Crick in Your Neck: How to Get Relief

Medically reviewed by William Morrison, MD on November 27, 2017Written by Kathryn Watson on November 27, 2017

Crick in neck vs. pain in neck

The term “a crick in your neck” is sometimes used to describe a stiffness in the muscles that surround your lower neck and shoulder blades. This is different from chronic or regular neck pain, which may be caused by a number of things and recur with some predictability.

A crick in your neck is usually more stiff and uncomfortable than sharply painful, and can most often be treated at home. Sometimes a crick in your neck can temporarily limit your range of motion.

Keep reading to learn why you might have a crick in your neck and how to get rid of it quickly.

Possible causes

Most often, the cause of this condition is simple. A crick in your neck can be caused by your neck being in an awkward position for a period of time. If you sleep in an awkward position, for example, or sit in a slumped position for an hour or two, you may move your vertebra out of alignment. Or you may put an abnormal stretch on the muscles and tendons of your neck, which puts pressure on the nerves in the back of your neck. This causes your neck to feel stiff and makes it difficult to stretch and bend.

Sometimes improper form during running or weight training can cause you to wake up with a crick in your neck the next day. Less often, a crick in your neck is the result of arthritis, a pinched nerve, or an infection in your body.

Treatment options

Here are some of the strategies you can use to get rid of a crick in your neck.

Over-the-counter pain relievers

An over-the-counter pain reliever, such as acetaminophen (Tylenol) or an anti-inflammatory medication such as ibuprofen (Advil, Motrin) or naproxen (Aleve) can help with pain in your joints. If you wake up with a crick in your neck, make sure you eat something before you pop an analgesic so you don’t risk damaging your stomach lining.

Heating pad or rice sock

Applying heat to the site of your stiff muscles can help loosen them up. Once your muscles are moving freely, the nerves in your spine can relax and your range of motion should return.

Applying a heating pad to the area for 8 to 10 minutes is one way of using heat to relieve a crick in your neck. If you don’t have a heating pad handy, try putting some uncooked rice in a clean sock and heating it in the microwave for about 30 seconds. The resulting “rice sock” will work as a way to apply heat and soothe your shoulder and neck area.

Hydrotherapy

You can use hot water and steam as a way to massage and relax your neck. Standing under a hot shower with the jets massaging your neck may be enough to get your muscles moving freely again. You might also try visiting a steam room or taking a long, hot bath for the same effect.

Stretching

Gentle stretches might free the nerves in your neck from the stiff muscles that surround them. Try carefully and slowly rocking your head from side to side, before rolling your head forward and feeling the tension of gravity on your neck as you circle your head around.

You might also try lying down flat on your back, raising your arms to shoulder level, and slowly moving your head from side to side.

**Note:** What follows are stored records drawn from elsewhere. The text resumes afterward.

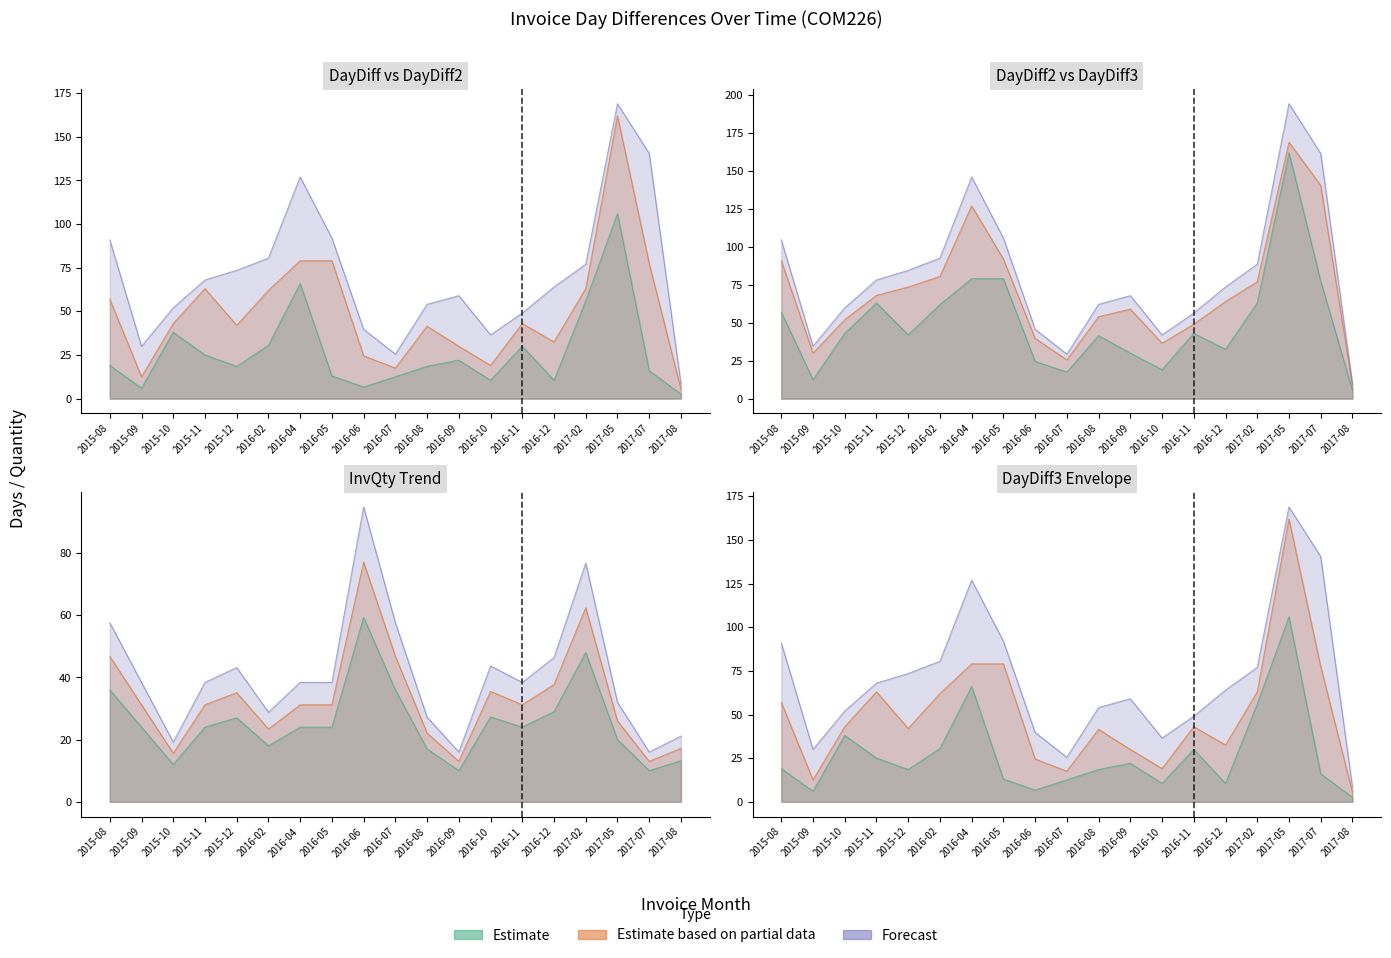

What is the sum of the DayDiff values at 2017-07 and 2016-04?

82.0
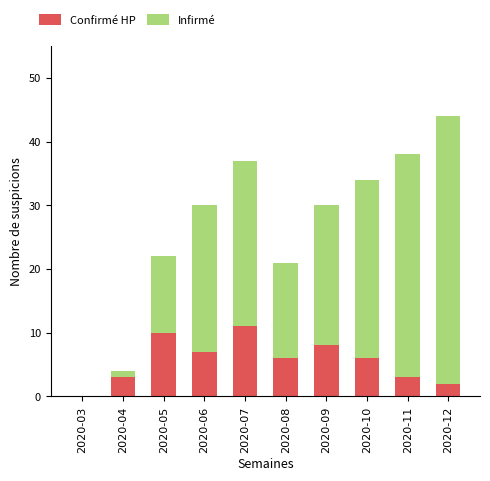

Reading left to right, what are the values for Confirmé HP?

2020-03=0	2020-04=3	2020-05=10	2020-06=7	2020-07=11	2020-08=6	2020-09=8	2020-10=6	2020-11=3	2020-12=2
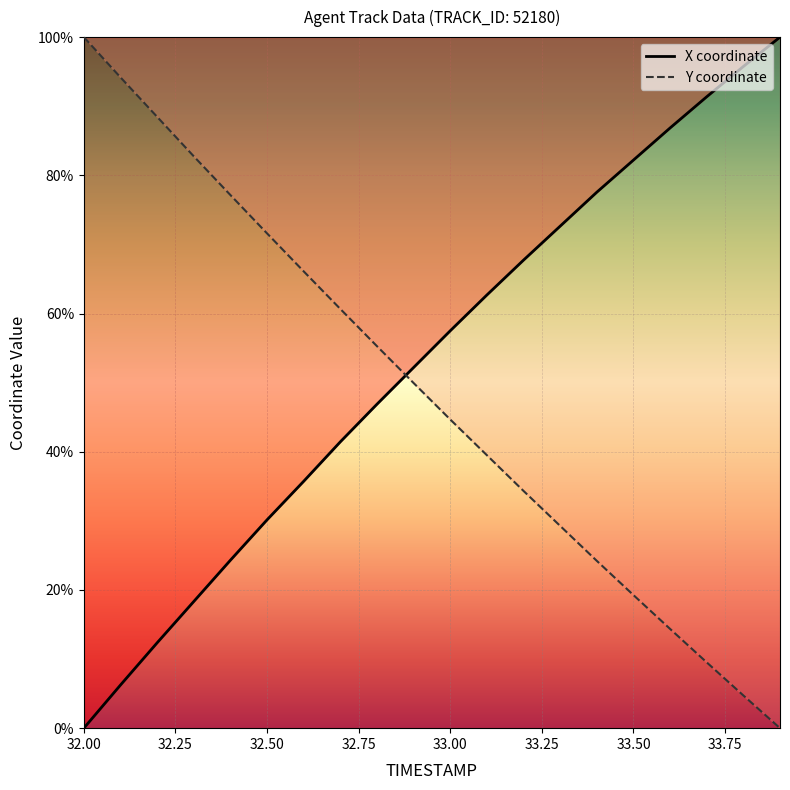

How many times do X and Y cross each other?

1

Breathing in deeply and moving carefully through these stretches will be key to relieving your stiff muscles. If you feel sharp pains, discontinue stretching right away to avoid pulling a muscle and making your discomfort worse.

Chiropractor or physical therapist

If home remedies don’t work, an appointment with a chiropractor or a physical therapist might help. They’ll assess the crick in your neck and develop a program to relieve your neck pain. A chiropractor or physical therapist may also have suggestions about your posture and lifestyle habits that can help prevent future neck stiffness.

When to see a doctor

A crick in your neck can be a symptom of a more serious health problem. In these situations, you’ll need to see your doctor. Radiating pain that doesn’t subside, weakness or numbness in an arm or leg, or an accompanying headache are all symptoms you shouldn’t ignore. If you simply have a crick in your neck that lasts more than 24 hours, call your doctor and let them decide if you should make an appointment.

Outlook and prevention

Most of the time, a crick in your neck will resolve itself after several hours with home treatment. If you’re prone to getting cricks in your neck, consider these tips to make them less likely to occur:

  • Adjust your sleeping position. Investing in one or two firm pillows is better for your spine and back than sleeping with multiple pillows (as they may shift during your sleep).
  • Evaluate your posture and consider physical therapy if you find yourself slumping or have difficulty sitting up straight for long periods of time.
  • Use a comfortable desk chair that supports your neck.
  • Have your exercise form observed and assessed by a professional if you often get a crick in your neck after working out.
  • Speak with your doctor to see if neck exercises might benefit your health. Some studies suggest exercises to train your neck can reduce chronic, recurring neck pain that doesn’t have a specific cause.
  • Try stretching your neck muscles gently several times a day, especially when you wake up in the morning and when you’ve been sitting for long periods of time. This warms up your muscles and makes them less likely to get stiff.